● ELENCO ATTIVITÀ:
**1)** Rispondi a queste domande sull'estratto dedicato al volontariato al belvedere Salvi:
(a) Di quale lista è capogruppo Filippo Bruzzone in Consiglio comunale?
(b) Con quale comitato è stato organizzato l'intervento di volontariato?
(c) Che cosa è stato riverniciato durante l'iniziativa?
**2)** Ricopia dall'estratto sul volontariato al belvedere Salvi il passo che comincia con "Una mattinata trascorsa" e termina con "Pegli Bene Comune.".
== ESTRATTO DEL TESTO
Il capogruppo comunale della Lista Salis, dopo una mattinata di volontariato al belvedere Salvi col Comitato Pegli Bene Comune, attacca chi denuncia il degrado sui social senza partecipare alla cura dei quartieri

Una mattinata trascorsa con guanti, pennelli e attrezzi si trasforma in una presa di posizione politica contro quella che Filippo Bruzzone, capogruppo della Lista Salis in Consiglio comunale, considera la deriva della protesta permanente affidata ai social. Il terreno scelto per lanciare il messaggio è il belvedere Salvi di Pegli, dove il consigliere ha partecipato a un intervento di volontariato organizzato insieme al Comitato Pegli Bene Comune.

Durante l’iniziativa sono state riverniciate ringhiere e muretti, restituendo decoro a uno spazio pubblico del quartiere. Un lavoro concreto, ma anche un’occasione per incontrarsi e condividere qualche ora lontano dalle polemiche virtuali.
====
== DATI IN INGRESSO
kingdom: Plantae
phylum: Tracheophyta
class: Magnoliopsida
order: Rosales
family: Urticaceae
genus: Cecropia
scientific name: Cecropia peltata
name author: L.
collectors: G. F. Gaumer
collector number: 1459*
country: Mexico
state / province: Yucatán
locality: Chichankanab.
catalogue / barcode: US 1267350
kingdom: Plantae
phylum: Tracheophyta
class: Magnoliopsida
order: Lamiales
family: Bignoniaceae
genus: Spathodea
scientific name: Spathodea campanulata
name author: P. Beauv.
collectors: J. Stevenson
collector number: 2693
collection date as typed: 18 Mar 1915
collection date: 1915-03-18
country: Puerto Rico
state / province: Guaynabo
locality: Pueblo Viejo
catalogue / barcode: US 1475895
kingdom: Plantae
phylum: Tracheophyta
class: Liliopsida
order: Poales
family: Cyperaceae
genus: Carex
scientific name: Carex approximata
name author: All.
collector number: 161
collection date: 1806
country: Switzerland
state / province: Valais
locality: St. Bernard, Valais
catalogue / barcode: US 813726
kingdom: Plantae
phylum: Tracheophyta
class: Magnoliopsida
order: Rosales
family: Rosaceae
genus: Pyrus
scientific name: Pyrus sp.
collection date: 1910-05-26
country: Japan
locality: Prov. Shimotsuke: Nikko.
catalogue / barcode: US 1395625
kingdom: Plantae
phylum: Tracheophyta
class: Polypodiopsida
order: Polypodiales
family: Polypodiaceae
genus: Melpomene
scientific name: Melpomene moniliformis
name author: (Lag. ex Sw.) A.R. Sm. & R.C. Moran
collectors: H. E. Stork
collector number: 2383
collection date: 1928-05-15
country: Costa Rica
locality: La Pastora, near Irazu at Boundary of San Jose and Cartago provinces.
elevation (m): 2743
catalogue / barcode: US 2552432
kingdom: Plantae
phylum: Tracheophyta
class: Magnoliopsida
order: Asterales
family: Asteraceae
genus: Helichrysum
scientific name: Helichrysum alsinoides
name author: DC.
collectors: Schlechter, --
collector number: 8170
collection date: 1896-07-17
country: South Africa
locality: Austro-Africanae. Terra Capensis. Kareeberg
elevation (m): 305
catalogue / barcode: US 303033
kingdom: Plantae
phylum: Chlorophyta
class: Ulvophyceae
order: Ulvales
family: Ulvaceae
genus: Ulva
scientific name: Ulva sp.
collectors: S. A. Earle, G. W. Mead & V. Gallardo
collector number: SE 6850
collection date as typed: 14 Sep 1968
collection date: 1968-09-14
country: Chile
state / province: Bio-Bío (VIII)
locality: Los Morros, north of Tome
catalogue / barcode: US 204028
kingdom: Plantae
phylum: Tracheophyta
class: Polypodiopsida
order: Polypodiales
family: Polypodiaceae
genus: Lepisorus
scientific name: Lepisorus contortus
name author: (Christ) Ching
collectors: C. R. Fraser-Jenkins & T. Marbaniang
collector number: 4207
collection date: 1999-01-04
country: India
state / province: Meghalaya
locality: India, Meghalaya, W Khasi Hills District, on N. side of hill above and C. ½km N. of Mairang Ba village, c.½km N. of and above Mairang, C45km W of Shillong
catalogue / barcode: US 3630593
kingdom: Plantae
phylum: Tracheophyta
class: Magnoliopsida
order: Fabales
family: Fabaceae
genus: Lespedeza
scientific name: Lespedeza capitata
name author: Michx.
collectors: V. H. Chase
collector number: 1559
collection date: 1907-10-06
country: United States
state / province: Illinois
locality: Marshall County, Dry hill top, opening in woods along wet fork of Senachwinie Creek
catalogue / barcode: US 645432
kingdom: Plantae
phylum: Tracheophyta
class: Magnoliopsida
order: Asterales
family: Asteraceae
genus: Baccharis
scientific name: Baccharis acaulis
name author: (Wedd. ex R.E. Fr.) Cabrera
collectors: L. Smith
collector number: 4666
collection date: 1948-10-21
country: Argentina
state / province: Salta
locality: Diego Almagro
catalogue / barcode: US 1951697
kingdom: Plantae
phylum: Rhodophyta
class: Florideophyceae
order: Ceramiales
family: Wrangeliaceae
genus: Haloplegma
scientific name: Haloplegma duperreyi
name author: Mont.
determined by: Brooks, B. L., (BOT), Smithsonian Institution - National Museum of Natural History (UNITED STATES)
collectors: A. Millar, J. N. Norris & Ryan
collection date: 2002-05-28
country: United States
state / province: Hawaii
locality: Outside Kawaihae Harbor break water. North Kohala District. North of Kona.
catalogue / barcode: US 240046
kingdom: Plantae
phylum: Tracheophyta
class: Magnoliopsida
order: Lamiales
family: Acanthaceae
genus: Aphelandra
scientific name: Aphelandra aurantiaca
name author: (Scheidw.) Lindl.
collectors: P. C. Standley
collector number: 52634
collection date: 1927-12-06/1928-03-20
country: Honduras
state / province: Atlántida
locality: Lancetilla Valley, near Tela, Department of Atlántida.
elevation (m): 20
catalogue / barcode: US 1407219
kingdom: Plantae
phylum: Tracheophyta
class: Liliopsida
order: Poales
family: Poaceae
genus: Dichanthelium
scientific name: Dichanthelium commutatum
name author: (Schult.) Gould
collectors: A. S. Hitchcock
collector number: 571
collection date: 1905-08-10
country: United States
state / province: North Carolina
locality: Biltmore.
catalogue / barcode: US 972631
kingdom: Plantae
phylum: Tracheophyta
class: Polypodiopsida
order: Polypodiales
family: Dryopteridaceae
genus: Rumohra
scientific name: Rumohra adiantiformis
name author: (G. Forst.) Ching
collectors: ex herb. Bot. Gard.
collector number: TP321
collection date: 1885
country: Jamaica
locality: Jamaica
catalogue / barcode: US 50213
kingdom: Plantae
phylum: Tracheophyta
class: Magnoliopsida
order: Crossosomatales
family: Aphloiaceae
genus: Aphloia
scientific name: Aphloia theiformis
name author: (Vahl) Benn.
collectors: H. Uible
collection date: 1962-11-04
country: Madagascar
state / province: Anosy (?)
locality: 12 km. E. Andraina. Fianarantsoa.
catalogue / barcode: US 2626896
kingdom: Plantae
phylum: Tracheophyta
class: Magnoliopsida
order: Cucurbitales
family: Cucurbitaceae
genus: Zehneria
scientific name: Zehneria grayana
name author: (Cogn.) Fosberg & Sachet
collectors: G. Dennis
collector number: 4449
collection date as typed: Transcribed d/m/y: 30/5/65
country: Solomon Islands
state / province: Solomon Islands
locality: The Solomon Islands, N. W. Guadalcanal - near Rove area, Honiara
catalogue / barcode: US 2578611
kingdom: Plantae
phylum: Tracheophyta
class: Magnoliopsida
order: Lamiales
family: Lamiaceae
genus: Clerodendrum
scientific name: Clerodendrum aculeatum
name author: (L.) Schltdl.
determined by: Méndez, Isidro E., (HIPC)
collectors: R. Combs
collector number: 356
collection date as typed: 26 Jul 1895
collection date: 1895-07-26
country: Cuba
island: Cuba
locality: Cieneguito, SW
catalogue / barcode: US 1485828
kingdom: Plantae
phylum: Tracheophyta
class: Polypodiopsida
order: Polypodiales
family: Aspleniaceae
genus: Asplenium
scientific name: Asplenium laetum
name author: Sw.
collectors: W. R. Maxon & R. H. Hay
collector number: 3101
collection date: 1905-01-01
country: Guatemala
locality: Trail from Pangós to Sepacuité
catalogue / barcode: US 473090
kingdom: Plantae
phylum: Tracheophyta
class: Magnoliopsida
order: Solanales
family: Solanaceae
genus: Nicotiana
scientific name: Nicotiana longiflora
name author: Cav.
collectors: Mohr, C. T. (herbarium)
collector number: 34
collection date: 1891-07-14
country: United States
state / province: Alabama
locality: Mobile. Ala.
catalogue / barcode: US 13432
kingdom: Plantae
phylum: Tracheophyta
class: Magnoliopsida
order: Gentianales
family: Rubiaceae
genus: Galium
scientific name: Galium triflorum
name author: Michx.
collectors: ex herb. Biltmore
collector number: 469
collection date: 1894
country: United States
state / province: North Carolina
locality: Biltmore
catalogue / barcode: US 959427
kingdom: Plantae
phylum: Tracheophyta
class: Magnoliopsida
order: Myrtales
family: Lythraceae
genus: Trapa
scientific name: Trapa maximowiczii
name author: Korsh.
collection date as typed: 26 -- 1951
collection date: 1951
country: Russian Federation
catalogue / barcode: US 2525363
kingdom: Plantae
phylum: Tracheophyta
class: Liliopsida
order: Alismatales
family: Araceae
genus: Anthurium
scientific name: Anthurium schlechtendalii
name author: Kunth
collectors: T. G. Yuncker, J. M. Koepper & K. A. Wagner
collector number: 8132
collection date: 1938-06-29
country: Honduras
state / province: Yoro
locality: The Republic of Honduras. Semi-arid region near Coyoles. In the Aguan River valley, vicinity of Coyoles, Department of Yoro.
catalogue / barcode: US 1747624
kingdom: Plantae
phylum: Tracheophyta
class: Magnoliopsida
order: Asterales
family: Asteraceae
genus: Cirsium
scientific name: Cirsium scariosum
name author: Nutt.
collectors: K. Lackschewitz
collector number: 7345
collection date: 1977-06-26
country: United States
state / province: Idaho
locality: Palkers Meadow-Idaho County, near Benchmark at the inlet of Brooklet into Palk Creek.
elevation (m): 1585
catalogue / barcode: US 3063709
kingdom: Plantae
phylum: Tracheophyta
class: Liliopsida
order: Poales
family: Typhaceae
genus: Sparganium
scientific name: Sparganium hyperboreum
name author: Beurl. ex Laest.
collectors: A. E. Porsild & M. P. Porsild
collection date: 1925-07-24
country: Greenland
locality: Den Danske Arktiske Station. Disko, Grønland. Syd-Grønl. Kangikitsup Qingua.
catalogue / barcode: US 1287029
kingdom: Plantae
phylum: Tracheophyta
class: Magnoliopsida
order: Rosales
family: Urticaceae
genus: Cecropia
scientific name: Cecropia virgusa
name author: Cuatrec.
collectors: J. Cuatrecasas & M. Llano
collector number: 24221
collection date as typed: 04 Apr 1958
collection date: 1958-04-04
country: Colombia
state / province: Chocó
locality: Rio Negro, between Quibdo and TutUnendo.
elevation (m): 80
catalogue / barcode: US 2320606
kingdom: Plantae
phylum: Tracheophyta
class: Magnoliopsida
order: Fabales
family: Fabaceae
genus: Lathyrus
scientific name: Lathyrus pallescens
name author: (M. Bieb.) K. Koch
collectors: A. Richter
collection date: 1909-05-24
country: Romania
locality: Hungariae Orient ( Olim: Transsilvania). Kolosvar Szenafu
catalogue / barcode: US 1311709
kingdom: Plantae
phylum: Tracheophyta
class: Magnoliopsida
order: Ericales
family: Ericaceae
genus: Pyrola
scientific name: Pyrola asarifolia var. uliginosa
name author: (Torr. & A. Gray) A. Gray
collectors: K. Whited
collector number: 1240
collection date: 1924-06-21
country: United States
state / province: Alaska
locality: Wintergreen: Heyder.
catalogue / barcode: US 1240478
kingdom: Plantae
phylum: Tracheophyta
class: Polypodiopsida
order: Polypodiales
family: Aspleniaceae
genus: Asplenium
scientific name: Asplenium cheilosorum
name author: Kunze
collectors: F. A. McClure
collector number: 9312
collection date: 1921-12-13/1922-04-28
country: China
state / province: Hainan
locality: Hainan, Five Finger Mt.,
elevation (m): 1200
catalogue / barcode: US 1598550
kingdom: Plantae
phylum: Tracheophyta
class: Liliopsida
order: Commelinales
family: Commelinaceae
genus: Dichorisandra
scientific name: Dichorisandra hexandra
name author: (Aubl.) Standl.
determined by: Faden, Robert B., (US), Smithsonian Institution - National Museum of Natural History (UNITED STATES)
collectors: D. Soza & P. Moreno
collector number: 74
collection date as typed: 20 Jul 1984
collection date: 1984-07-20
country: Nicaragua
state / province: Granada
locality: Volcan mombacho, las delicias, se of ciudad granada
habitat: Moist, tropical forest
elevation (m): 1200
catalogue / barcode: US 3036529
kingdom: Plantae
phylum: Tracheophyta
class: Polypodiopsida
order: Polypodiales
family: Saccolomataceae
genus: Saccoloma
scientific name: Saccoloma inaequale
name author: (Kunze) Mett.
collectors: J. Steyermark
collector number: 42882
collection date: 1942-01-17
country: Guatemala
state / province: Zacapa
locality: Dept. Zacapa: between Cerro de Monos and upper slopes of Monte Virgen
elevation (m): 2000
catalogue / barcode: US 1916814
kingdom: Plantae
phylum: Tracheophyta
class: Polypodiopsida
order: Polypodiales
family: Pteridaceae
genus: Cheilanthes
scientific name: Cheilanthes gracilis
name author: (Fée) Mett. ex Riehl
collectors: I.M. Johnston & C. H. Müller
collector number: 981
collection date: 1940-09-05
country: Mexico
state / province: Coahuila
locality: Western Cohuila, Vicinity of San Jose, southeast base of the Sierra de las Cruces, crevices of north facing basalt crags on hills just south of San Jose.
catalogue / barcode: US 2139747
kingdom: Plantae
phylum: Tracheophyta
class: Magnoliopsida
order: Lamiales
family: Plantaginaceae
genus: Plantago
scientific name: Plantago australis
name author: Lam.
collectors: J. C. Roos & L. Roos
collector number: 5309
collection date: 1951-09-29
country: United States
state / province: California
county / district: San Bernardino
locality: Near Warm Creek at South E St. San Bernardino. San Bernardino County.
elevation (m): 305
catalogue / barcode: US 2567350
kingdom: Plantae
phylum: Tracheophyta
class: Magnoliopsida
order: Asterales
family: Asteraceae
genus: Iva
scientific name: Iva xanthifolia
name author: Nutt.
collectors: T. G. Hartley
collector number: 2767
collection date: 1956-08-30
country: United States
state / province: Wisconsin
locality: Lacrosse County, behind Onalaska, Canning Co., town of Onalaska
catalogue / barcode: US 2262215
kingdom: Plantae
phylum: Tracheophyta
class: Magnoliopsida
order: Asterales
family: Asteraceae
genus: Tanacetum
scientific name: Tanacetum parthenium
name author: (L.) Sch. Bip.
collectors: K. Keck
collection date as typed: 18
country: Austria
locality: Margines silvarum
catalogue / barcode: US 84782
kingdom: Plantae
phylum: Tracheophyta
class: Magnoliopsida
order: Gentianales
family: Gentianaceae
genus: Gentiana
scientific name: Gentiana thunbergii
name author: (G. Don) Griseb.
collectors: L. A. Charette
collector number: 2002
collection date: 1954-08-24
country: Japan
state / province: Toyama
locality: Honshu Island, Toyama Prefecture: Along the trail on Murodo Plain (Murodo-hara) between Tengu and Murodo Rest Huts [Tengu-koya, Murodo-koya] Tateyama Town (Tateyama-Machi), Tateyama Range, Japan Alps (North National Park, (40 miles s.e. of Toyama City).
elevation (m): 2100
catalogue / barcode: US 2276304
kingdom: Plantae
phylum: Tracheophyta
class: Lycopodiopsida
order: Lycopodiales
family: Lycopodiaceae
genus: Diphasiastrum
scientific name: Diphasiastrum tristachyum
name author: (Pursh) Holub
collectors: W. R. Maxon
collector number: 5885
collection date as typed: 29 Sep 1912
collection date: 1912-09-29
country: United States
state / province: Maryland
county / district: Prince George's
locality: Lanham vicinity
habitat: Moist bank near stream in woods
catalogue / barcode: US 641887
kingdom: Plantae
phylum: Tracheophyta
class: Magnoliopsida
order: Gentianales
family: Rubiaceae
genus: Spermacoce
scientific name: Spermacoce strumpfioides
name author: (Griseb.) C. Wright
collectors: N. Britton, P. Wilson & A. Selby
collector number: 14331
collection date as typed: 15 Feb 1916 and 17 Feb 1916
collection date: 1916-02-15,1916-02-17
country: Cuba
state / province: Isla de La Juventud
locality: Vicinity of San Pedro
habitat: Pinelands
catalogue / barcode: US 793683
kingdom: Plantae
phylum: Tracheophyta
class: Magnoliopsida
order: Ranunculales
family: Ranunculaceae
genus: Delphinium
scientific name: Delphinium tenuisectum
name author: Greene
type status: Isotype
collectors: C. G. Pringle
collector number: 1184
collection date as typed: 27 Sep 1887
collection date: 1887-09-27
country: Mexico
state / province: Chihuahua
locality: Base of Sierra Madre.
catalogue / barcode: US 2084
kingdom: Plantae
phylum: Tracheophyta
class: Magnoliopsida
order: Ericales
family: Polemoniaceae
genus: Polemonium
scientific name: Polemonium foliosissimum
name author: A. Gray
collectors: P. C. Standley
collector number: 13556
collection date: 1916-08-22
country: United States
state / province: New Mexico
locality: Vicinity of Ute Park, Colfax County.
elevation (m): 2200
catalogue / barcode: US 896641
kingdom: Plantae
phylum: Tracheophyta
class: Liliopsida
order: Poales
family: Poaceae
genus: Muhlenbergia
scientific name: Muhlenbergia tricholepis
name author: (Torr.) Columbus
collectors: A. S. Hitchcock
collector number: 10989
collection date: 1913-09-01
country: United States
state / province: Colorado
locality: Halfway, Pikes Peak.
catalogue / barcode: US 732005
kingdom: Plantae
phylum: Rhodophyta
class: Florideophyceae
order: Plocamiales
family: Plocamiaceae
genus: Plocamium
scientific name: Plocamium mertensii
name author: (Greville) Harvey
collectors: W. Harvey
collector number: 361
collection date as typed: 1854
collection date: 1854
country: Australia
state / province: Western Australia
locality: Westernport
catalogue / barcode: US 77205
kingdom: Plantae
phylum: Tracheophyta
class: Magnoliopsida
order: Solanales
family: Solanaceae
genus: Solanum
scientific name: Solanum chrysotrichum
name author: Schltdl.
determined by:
====
● RACCOLTA RISPOSTE:
**1)**
(a) Della Lista Salis.
(b) Con il Comitato Pegli Bene Comune.
(c) Ringhiere e muretti.

**2)**
Una mattinata trascorsa con guanti, pennelli e attrezzi si trasforma in una presa di posizione politica contro quella che Filippo Bruzzone, capogruppo della Lista Salis in Consiglio comunale, considera la deriva della protesta permanente affidata ai social. Il terreno scelto per lanciare il messaggio è il belvedere Salvi di Pegli, dove il consigliere ha partecipato a un intervento di volontariato organizzato insieme al Comitato Pegli Bene Comune.